SUR LA DEMANDE DE DOMMAGES ET INTÉRÊTS A TITRE PROVISIONNEL
Face au trouble persistant causé par M. [W], et à sa revendication illégitime à se prévaloir de sa qualité de salarié, causant un préjudice au bon fonctionnement de l'association, le conseil des prud'hommes a justement condamné l'appelant au paiement d'une provision de 2 000 euros à titre de dommages et intérêts à valoir sur le préjudice de l'association. L'ordonnance sera confirmé de ce chef.
SUR LES DEMANDES ACCESSOIRES
Le jugement entrepris sera confirmé s'agissant des dispositions relatives aux dépens et frais accessoires de première instance.
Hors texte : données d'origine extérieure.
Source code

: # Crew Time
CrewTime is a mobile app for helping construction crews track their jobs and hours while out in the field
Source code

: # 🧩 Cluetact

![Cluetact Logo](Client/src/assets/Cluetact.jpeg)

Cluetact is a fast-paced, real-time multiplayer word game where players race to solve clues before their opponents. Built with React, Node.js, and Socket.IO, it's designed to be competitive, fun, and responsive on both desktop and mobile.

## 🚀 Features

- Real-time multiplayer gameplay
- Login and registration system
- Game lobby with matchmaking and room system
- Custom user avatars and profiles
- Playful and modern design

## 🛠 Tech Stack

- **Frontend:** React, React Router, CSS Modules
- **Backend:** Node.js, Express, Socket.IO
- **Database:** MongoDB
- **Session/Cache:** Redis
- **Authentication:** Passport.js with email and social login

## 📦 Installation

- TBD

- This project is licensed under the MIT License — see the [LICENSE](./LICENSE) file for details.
Succombant en ses demandes, M. [W] sera condamné aux dépens d'appel, et devra payer à la CNDA une somme complémentaire en cause d'appel de 3 000 euros sur le fondement de l'article 700 du code de procédure civile.
PAR CES MOTIFS,
La cour,
Statuant publiquement par arrêt mis à disposition au greffe et contradictoirement,
Rejette la fin de non-recevoir tirée de l'absence de capacité pour agir,
Rejette la demande tendant à l'annulation de l'acte introductif d'instance et de la procédure subséquente,
Confirme l'ordonnance déférée en ce qu'elle enjoint à M. [W] de cesser dès la notification l'ordonnance :
de se présenter au siège de l'Association sis [Adresse 2],
de prétendre auprès de qui que ce soit (associations adhérentes ou en cours d'adhésion, partenaires, salariés, prestataires extérieurs...) exercer encore des fonctions, notamment celles de Délégué Général au sein de la CNDA,
d'entrer en contact, et notamment d'adresser des mails ou tout autre type de support de communication aux associations adhérentes, aux salariés, aux partenaires,
sauf sur le montant de l'astreinte par manquement constaté,
Statuant à nouveau sur le montant de l'astreinte, le porte à 1 000 euros par manquement constaté,
Confirme l'ordonnance déférée en ce qu'elle ordonne à M. [W] de procéder au remboursement des fonds détournés au détriment de l'association CNDA, sauf sur le montant de ce remboursement,
Statuant à nouveau sur le montant du remboursement, le ramène à la somme de 46.705,95 euros, et sous la précision de son caractère provisionnel,
Confirme l'ordonnance déférée en ce qu'elle condamne M. [W] à verser à l'association CNDA, une provision à titre de dommages et intérêts de 2 000 euros,
Confirme l'ordonnance pour le surplus,
Y ajoutant,
Condamne M. [W] à verser à l'association CNDA la somme de 3 000 euros sur le fondement de l'article 700 du code de procédure civile,
Déboute M. [W] de sa demande fondée sur les dispositions de l'article 700 du code de procédure civile,
Condamne M. [W] aux entiers dépens d'appel.